**Provided entries:**
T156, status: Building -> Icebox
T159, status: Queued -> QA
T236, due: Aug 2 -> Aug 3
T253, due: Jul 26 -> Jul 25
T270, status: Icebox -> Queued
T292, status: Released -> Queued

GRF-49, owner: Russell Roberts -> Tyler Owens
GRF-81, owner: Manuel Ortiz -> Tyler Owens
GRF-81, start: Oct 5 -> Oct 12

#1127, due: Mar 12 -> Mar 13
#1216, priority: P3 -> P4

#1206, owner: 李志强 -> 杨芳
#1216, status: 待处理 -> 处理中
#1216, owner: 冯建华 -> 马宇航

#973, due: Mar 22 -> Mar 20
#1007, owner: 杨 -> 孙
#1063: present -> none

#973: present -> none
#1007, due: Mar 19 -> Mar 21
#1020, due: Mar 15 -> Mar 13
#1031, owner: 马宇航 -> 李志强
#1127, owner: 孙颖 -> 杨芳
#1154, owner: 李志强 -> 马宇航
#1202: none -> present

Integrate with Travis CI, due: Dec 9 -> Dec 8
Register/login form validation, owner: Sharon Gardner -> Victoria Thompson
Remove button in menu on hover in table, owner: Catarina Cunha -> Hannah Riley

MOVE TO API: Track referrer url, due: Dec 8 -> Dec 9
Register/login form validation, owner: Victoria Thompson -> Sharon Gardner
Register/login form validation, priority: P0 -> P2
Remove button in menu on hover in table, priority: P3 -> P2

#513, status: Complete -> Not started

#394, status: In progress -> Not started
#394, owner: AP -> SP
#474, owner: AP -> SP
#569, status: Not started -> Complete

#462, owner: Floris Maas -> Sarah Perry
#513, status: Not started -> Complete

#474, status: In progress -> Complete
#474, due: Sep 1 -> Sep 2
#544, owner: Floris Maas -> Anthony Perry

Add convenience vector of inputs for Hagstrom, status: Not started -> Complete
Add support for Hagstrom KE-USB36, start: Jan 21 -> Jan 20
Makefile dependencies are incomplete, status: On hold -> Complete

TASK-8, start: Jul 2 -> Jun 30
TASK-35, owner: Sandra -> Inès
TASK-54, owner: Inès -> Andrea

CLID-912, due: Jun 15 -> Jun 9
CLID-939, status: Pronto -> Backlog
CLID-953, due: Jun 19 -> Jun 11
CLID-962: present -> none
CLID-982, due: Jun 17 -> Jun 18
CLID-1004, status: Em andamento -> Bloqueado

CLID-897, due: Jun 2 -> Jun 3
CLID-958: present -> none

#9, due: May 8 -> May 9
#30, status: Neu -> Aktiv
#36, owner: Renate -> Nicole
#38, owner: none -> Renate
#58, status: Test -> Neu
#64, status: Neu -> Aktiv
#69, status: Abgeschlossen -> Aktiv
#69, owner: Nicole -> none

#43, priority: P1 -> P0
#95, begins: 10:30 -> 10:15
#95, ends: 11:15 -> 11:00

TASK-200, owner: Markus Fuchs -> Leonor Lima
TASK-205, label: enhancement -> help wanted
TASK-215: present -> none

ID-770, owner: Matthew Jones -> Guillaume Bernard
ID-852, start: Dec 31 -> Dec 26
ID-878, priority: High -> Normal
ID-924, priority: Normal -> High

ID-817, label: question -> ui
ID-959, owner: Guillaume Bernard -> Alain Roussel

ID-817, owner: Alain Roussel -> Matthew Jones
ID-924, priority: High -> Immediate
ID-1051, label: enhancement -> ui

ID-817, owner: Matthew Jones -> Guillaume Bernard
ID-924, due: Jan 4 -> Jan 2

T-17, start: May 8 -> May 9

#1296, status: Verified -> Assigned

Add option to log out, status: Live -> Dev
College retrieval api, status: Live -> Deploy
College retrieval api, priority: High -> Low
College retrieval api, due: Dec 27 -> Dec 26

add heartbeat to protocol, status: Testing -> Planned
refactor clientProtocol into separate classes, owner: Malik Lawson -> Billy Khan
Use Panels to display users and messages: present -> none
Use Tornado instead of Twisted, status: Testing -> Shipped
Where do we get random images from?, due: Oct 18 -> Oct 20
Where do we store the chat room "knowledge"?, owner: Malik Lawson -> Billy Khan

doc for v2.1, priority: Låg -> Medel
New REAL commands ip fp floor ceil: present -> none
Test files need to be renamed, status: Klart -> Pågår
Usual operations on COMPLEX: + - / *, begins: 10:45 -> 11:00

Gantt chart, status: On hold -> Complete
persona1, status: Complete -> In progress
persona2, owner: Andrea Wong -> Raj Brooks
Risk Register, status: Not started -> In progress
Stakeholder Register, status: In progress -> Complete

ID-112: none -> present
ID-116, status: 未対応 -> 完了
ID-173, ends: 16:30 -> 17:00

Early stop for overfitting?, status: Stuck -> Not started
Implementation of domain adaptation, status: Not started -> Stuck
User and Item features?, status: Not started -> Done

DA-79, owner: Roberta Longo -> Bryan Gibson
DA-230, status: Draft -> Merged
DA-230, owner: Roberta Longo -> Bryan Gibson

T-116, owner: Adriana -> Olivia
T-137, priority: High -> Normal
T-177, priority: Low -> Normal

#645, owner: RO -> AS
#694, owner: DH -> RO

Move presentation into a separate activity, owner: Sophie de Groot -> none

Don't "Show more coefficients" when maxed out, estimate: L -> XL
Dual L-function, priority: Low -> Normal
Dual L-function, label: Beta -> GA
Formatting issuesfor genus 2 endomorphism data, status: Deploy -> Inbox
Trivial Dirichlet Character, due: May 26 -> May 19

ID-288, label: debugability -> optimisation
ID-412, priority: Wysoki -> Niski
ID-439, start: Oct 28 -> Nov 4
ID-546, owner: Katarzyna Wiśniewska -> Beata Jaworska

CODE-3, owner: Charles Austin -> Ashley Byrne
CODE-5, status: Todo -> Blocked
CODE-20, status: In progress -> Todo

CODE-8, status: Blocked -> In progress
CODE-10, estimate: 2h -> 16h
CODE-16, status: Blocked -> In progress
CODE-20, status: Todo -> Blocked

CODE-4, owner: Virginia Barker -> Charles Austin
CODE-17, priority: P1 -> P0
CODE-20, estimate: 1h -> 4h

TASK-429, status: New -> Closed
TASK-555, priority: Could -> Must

**The problem:** From the lines above, copy those that contain the word "Register".

**Response to this task:**
Register/login form validation, owner: Sharon Gardner -> Victoria Thompson
Register/login form validation, owner: Victoria Thompson -> Sharon Gardner
Register/login form validation, priority: P0 -> P2
Risk Register, status: Not started -> In progress
Stakeholder Register, status: In progress -> Complete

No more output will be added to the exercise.